MSB - a new dawn, page-40

What a great post, @Diane325. Thanks for sharing. I note that in the 6 years following Regeneron's first approval in 2008, the share price went up around 15x.

The main question in my mind is can Mesoblast do something similar, and if they do, will it be quicker or slower than Regeneron?

My initial opinion, not yet based on a full analysis, is that Mesoblast can grow faster than Regeneron in the next 6 years. To explain my preliminary analysis in stages:

Stage 1 - Ryoncil is approved and sold in the US to children with GVHD.

Mesoblast has confirmed that annually in the United States approximately 10,000 patients undergo an allogeneic bone marrow transplant, 1,500 of whom are children. Approximately 50% develop aGvHD and almost half of those do not respond to steroids, the recognized first-line treatment. Therefore, in the United States, the number of children potentially needing Ryoncil amounts to around 350 each year. To be conservative, I assume about 200 children are treated with Ryoncil each year by 2026. I recall a recent post by @otherperspective in which it appears that the revenue per total average paediatric dose could be around the $800K. So during this Stage 1, total revenue could easily be $160M per annum.

Stage 2 - Ryoncil is either approved for adults or is selling widely to adults off label.

According to the Center for International Blood and Marrow Transplant Research, there are approximately 30,000 allogeneic BMTs globally per year for diseases including hematological cancers, with 25% of all cases in the pediatric population. Nearly 50% of all allogeneic BMT patients develop aGVHD. Liver or gastrointestinal involvement occur in up to 40% of all patients with aGVHD and are associated with the greatest risk of death, with mortality rates of up to 85%. Once again to be conservative, I assume that treating adults represents 3x the market opportunity compared to paediatric. During Stage 2, this group should earn an additional $480M revenue per annum for a total of $640M ($1B AUD!).

Stage 3 - REVASCOR is approved and sold in the US for children with HLHS

About 1 out of every 3,955 babies in the United States are born with HLHS. This means that about 929 babies are born with HLHS each year. With current treatments, these babies have very arduous and costly treatment options and a poor prognosis. Soon after a baby with HLHS is born, multiple surgeries done in a particular order are needed. Surgical repairs for HLHS are not a cure.

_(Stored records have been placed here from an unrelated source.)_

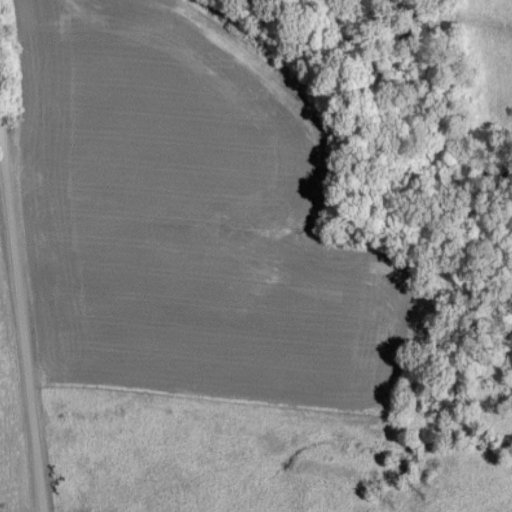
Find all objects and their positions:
road: (26, 288)
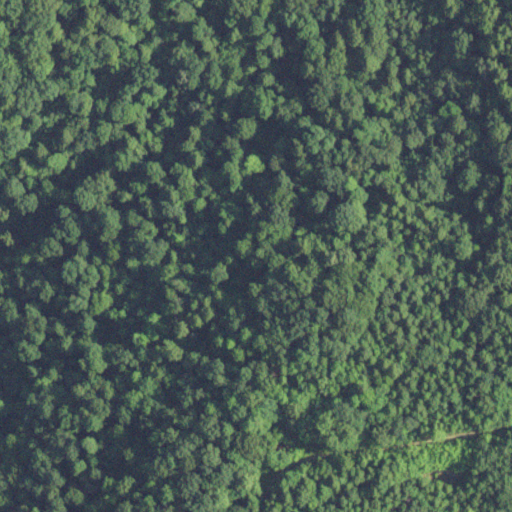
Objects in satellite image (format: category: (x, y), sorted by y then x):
road: (391, 441)
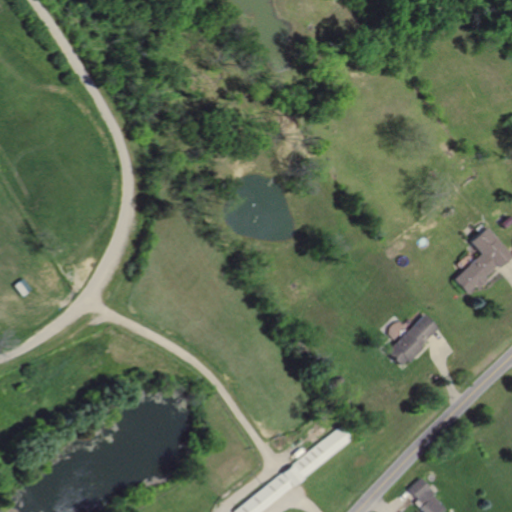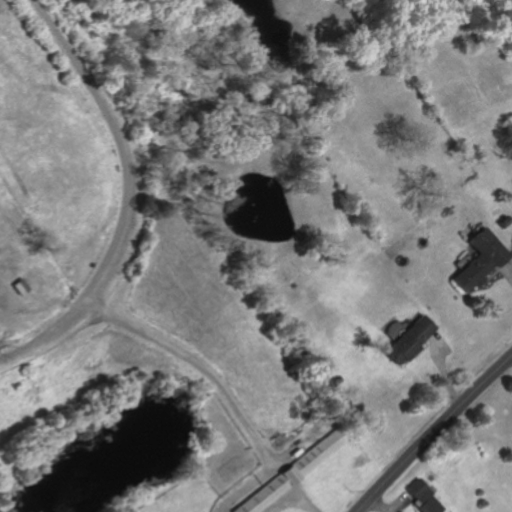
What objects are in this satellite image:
road: (126, 194)
building: (481, 259)
building: (480, 261)
road: (508, 266)
building: (21, 287)
building: (291, 287)
building: (408, 340)
building: (409, 340)
road: (442, 370)
road: (249, 429)
road: (433, 432)
building: (291, 471)
building: (291, 473)
building: (426, 496)
building: (427, 498)
road: (403, 502)
road: (381, 504)
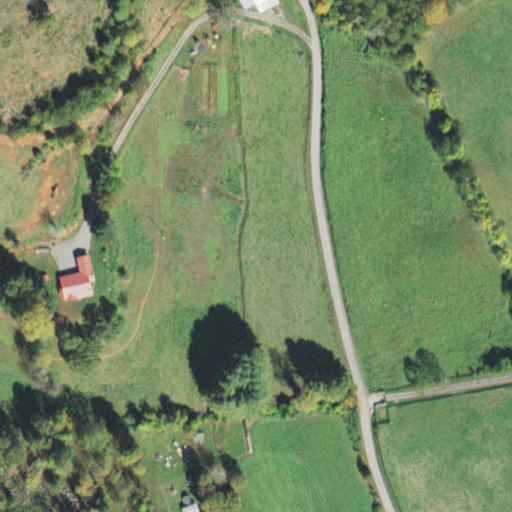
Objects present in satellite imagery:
building: (258, 5)
road: (329, 258)
building: (81, 283)
road: (436, 388)
building: (191, 509)
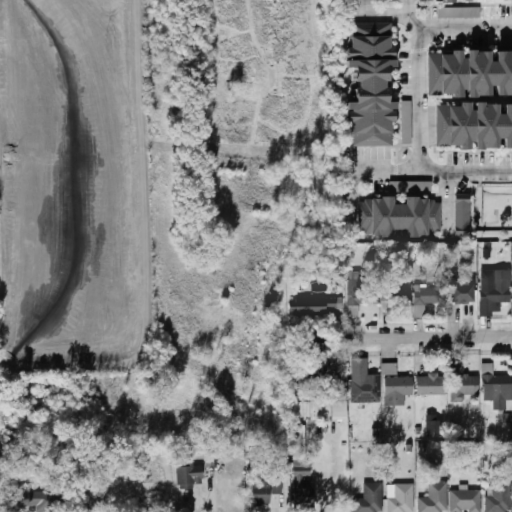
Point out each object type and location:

Infants with HLHS may have lifelong complications. If the HLHS defect is very complex, or the heart becomes weak after the surgeries, a heart transplant may be needed. Survival to the age of 5 years (including Fontan) has ranged from 50% to 69%, but current expectations are that 70% of newborns born today with HLHS may reach adulthood. REVASCOR appears in trials to result in clinically important growth of the small left ventricle, facilitating the ability to have a successful surgical correction, known as full biventricular (BiV) conversion, which allows for a normal two ventricle circulation with the surgically repaired left ventricle taking over circulatory support to the body. Without full BiV conversion the right heart chamber is under excessive strain with increased risk of heart failure, liver failure, and death. Given that REVASCOR appears to repair the heart, it could become the first treatment for all 929 babies each year, rather than to subject the babies to all the existing treatments. It would be surprising to me if the reimbursement for this indication was not similar to that for Ryoncil in GVHD. But to be conservative again, I will assume revenue of $500,000 per treatment for a total of 500 babies and children each year. During Stage 3, this group should earn an additional $250M per annum for a total of $890M.

As for timing, in early December 2024, the FDA granted Mesoblast Regenerative Medicine Advanced Therapy (RMAT) for this indication. Earlier in 2024, the FDA has also granted Rare Pediatric Disease Designation (RPDD) and Orphan Drug Designation (ODD) for this very indication. All the signals are there for an early approval for this indication.

I therefore see Stages 1, 2 and 3 all commencing within the next 2-3 years with total revenue approaching $1B ($1.6B AUD) per annum.

I have not yet touched on the real big ones: Chronic Heart Failure for adults and Degenerative Disk Disease, or the very many other inflammatory conditions likely to be treated by Mesoblast over the next 5-10 years.